=== Begin Enclosure ===

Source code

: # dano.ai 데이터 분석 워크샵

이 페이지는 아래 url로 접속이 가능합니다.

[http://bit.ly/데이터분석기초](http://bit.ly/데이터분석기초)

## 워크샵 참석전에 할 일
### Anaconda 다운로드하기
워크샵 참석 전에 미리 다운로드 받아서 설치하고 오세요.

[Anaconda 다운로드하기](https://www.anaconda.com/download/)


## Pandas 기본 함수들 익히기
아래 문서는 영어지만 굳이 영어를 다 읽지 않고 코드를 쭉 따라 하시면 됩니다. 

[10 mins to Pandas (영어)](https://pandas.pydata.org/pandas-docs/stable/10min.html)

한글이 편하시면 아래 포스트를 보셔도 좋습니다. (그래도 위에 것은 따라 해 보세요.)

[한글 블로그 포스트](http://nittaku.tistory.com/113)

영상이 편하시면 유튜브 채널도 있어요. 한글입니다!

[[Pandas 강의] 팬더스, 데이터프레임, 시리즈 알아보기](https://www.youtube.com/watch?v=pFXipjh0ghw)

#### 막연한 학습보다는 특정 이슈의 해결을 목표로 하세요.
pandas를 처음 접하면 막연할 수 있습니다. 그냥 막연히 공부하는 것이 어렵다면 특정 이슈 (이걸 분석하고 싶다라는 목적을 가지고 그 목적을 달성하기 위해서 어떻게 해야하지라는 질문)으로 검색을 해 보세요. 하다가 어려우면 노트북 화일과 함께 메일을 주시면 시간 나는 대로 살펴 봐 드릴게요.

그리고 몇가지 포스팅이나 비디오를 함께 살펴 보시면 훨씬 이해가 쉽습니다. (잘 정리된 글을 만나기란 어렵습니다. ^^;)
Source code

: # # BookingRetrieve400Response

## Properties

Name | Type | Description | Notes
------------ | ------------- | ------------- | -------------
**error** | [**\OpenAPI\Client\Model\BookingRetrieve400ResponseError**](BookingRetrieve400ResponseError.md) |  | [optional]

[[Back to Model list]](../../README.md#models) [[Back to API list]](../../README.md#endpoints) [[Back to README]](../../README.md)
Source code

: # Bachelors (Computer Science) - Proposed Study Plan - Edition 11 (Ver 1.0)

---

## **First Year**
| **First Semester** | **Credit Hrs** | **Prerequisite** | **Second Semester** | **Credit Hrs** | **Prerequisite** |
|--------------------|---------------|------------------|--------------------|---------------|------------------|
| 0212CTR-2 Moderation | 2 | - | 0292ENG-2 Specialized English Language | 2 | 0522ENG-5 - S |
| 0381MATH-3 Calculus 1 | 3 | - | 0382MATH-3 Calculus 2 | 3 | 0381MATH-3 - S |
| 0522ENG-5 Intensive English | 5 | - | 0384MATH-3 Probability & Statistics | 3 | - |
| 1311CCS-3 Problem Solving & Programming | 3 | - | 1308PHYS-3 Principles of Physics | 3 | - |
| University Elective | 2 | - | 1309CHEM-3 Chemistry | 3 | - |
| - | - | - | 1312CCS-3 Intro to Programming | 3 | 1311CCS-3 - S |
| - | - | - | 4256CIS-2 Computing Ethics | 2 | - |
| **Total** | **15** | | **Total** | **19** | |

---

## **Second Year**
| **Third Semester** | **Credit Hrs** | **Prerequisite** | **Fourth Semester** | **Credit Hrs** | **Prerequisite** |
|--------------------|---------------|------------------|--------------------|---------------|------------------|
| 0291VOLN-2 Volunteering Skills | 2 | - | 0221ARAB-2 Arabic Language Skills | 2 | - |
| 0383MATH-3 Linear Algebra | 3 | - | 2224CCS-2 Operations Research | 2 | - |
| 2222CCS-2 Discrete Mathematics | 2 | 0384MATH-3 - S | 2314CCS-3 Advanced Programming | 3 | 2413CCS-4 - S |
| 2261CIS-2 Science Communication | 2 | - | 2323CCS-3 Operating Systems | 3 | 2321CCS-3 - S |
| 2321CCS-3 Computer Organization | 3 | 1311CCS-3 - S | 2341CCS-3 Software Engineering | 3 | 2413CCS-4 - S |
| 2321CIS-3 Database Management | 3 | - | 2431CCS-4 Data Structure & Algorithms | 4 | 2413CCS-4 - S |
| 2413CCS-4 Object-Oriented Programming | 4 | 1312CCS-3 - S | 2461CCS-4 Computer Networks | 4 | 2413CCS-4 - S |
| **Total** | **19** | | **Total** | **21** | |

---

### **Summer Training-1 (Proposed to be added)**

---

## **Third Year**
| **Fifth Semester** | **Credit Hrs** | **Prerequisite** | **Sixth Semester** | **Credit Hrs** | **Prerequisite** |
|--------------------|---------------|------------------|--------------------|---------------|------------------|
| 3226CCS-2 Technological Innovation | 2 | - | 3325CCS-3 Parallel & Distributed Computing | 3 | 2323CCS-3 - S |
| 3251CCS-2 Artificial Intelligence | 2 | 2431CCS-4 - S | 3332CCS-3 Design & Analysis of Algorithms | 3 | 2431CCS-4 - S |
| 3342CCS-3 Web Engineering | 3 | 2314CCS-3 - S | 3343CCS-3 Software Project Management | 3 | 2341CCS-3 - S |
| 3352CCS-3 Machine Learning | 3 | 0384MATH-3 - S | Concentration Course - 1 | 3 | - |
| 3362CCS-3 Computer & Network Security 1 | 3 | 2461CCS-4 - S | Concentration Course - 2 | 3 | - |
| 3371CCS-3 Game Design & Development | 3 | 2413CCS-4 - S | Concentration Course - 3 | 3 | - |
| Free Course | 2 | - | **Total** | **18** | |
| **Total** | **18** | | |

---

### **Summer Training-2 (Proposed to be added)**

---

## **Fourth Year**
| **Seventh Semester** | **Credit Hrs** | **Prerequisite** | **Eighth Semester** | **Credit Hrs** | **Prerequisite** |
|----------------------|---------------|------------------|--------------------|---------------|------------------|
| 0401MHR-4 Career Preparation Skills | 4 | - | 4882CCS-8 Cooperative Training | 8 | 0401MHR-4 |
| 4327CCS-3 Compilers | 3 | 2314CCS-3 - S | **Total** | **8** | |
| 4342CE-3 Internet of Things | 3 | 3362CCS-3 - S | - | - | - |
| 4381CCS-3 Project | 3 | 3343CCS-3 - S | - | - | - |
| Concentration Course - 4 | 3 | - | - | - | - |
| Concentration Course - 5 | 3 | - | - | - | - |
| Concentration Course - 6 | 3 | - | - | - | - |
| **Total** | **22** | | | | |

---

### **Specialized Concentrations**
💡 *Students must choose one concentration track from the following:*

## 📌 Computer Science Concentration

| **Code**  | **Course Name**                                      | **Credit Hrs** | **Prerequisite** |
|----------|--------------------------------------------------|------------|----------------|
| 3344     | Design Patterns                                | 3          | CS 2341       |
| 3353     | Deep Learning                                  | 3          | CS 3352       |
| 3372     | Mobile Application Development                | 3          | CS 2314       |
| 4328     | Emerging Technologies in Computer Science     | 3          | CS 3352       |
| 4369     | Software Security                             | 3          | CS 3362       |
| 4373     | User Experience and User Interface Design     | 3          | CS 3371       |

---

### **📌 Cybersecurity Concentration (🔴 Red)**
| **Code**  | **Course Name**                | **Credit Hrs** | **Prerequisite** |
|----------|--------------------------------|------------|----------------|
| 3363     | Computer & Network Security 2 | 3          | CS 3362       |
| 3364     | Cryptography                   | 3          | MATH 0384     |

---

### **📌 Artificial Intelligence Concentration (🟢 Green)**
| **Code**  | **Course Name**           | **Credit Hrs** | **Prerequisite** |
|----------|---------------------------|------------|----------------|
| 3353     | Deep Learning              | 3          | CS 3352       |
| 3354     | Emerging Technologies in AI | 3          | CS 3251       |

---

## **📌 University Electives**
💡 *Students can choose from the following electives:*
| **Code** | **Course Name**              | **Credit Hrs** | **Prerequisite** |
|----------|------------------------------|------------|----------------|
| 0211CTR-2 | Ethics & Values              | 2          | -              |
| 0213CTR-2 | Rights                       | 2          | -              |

=== End Enclosure ===

Problem details >> Set down exactly the lines of the data above, beginning with the line that has "Networks | 4 | 2413CCS-4 - S |" and ending with the line that has "Course - 1 | 3 | - |", and no others.

Worked solution >>
| 2413CCS-4 Object-Oriented Programming | 4 | 1312CCS-3 - S | 2461CCS-4 Computer Networks | 4 | 2413CCS-4 - S |
| **Total** | **19** | | **Total** | **21** | |

---

### **Summer Training-1 (Proposed to be added)**

---

## **Third Year**
| **Fifth Semester** | **Credit Hrs** | **Prerequisite** | **Sixth Semester** | **Credit Hrs** | **Prerequisite** |
|--------------------|---------------|------------------|--------------------|---------------|------------------|
| 3226CCS-2 Technological Innovation | 2 | - | 3325CCS-3 Parallel & Distributed Computing | 3 | 2323CCS-3 - S |
| 3251CCS-2 Artificial Intelligence | 2 | 2431CCS-4 - S | 3332CCS-3 Design & Analysis of Algorithms | 3 | 2431CCS-4 - S |
| 3342CCS-3 Web Engineering | 3 | 2314CCS-3 - S | 3343CCS-3 Software Project Management | 3 | 2341CCS-3 - S |
| 3352CCS-3 Machine Learning | 3 | 0384MATH-3 - S | Concentration Course - 1 | 3 | - |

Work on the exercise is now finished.